In celebration of LSUP’s 80th anniversary the staff selected 80 of our most memorable titles. Adding to our “Around the Press in 80 Books” blog series, Executive Editor Rand Dotson writes about The Earl of Louisiana.
A. J. Liebling, the celebrated New Yorker journalist, came to Louisiana in 1959 like dozens of other writers to cover the strange saga of the state’s governor, Earl K. Long, whose recent confinement to a state mental institution was making national news. Whether he had gone mad or not, Earl Long was sure to make a great story: like his brother Huey, he was a wildly entertaining populist and a master politician who rarely lost an election and was frequently at the center of one controversy or another. Elected three times to the governorship, Earl Long was already a Louisiana legend—“the last of the red hot papas” he dubbed himself—when his wife and political foes tried to curtail his reign by having him locked up in a Texas hospital for the mentally unstable. Their scheme ended in failure after Long arranged a transfer back to a Louisiana facility, fired the head of the state hospital system, and appointed an ally who immediately ordered his release.

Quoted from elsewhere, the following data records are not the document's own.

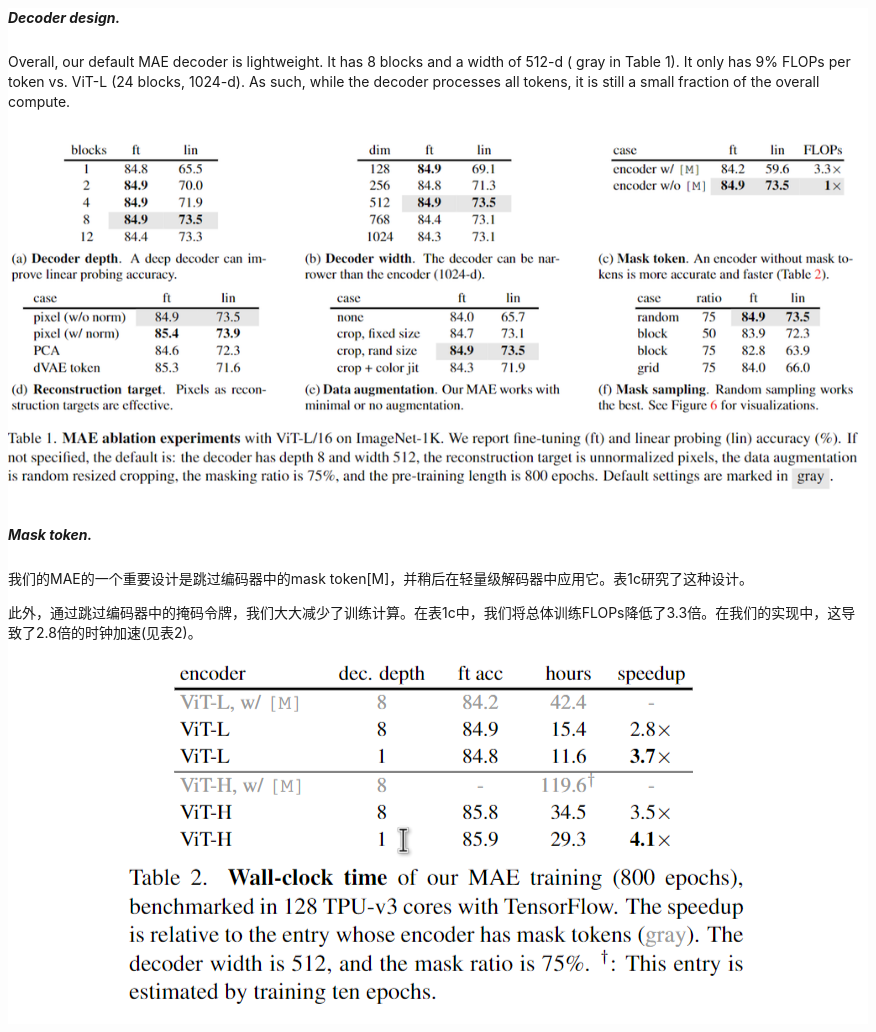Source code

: ##### Decoder design.

Overall, our default MAE decoder is lightweight. It has 8 blocks and a width of 512-d ( gray in Table 1). It only has 9% FLOPs per token vs. ViT-L (24 blocks, 1024-d). As such, while the decoder processes all tokens, it is still a small fraction of the overall compute.

<center><img src="/assets/img/image-20231017183521912.png" alt="image-20231017183521912" /></center>

##### Mask token.

我们的MAE的一个重要设计是跳过编码器中的mask token[M]，并稍后在轻量级解码器中应用它。表1c研究了这种设计。

此外，通过跳过编码器中的掩码令牌，我们大大减少了训练计算。在表1c中，我们将总体训练FLOPs降低了3.3倍。在我们的实现中，这导致了2.8倍的时钟加速(见表2)。

<center><img src="/assets/img/image-20231017184706232.png" alt="image-20231017184706232" /></center>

At that point, most of the reporters covering this bizarre story departed. Liebling stayed, and over the following year, he wrote a series of dispatches about Long’s final days that chronicled an era of politics and political behavior so divorced from today’s political status quo that it is barely recognizable. Long was not just flamboyant, self-destructive, and outlandish; he was also someone that Liebling and his fans grew to admire as a serious advocate for array of progressive social issues, including black suffrage rights.
A year after Liebling’s stories about Long appeared in the New Yorker, he turned them into a book. Published initially in 1961, The Earl of Louisiana was nearly forgotten by 1970, when LSU Press republished it with a foreword by T. Harry Williams, an LSU historian and the author of the definitive biography of Huey Long. In print ever since, the book has gone on to garner national and international acclaim for both its subject matter and style, which is commonly cited as one of the first and finest examples of the sort of “new journalism” practiced later by writers like Tom Wolfe and Hunter S. Thompson.